Тут с необходимостью следует возвращение к параллелям с Жуковским. Перекрестно соединяя в «Пире…» (с посреднической помощью отсылки к стихам поэтов своего круга) придворный текст с произведением казненного поэта, обнаруживая их невольное родство и парадоксальную совместимость (при абсолютной чуждости и несоединимости), Пушкин одновременно и углублял полемический смысл своего высказывания[72], и снимал полемическое напряжение, гасил в «дружеском» литературном контексте взрывоопасное столкновение тем, разработанных его товарищами и оппонентами — Жуковским и Рылеевым. При этом он решил сразу несколько дополнительных задач: вывел свою позицию из-под перекрестного огня и «официальной», и «революционной» идеологии, не представ ни «соглашателем», ни «либералом», ни «бунтовщиком» и обеспечив себе равноудаленное, но не равное по окраске (к Рылееву — сочувственное, к Николаю — подначивающее) положение. Он как бы расколол текст, раздвоил его звук, заставив и одически-обличительно греметь в дворцовой зале, и пронзительно, лирически негромко звучать в гостиной, где собраны только «свои», причем все — родные: убиенный декабрист, придворный романтик, второстепенный поэт-«пушкинеанец»… Они говорят, спорят, вступают в конфликт и вновь примиряются, и разговор их — о русской истории в ее отношении к судьбе «частного человека», о частном человеке в его отношении к государству, о монархе в его отношении к истории и человечности; и то, что не сказано словами, дополняется знанием реальных обстоятельств жизни каждого из участников диалога, ясным представлением о степени их удаленности или приближенности к престолу.

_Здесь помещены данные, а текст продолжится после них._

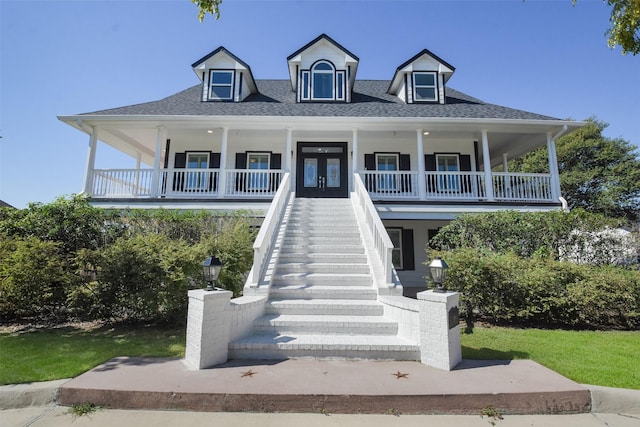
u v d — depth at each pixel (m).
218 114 10.84
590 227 7.80
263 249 6.09
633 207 22.55
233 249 6.43
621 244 7.59
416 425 2.68
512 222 8.10
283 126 10.53
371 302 5.17
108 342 4.71
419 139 10.45
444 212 9.80
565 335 5.15
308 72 12.73
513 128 10.52
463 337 5.02
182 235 7.09
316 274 6.14
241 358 3.99
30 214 6.66
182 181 12.00
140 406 2.94
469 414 2.88
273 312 5.05
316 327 4.55
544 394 2.98
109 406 2.97
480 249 7.26
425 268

Вот в чем роль многократного «наложения» текстов: в создании вокруг произведения культурной и духовной ауры, 8 насыщении его токами живой атмосферы дружества и пронизании идеи сквозного единства русской литературы. Произведение больше не обречено на «частное» существование, оно вовлекается в общую работу по созданию неразложимой поэтической субстанции, «континуума», из которого, как из клубящегося звездного вещества, могут рождаться новые «светила». Произведение находится под защитой других произведений и само «защищает» их.
Нетрудно заметить, что «несущей конструкцией» в возведенной Пушкиным и поддерживаемой Жуковским, Рылеевым, Якубовичем, Розеном выступает не только тема Петра, Петербурга, царства и милости, но и ритм, четырехстопный хорей. Тематически и проблемно «Пир…» можно связать с множеством текстов, число которых имеет тенденцию к бесконечности: от стихотворной повести самого Пушкина «Анджело» до записанной им народной песни «Бежит речка по песку…»[73], оды «К милости» Н. М. Карамзина и басни В. Л. Пушкина «Великодушный царь»[74].
Все это важно для понимания творческой предыстории «Пира…», однако в сквозной ряд названных выше (и тех, что предстоит назвать) произведений эти вещи не входят, — ибо выпадают из ритмической цепи.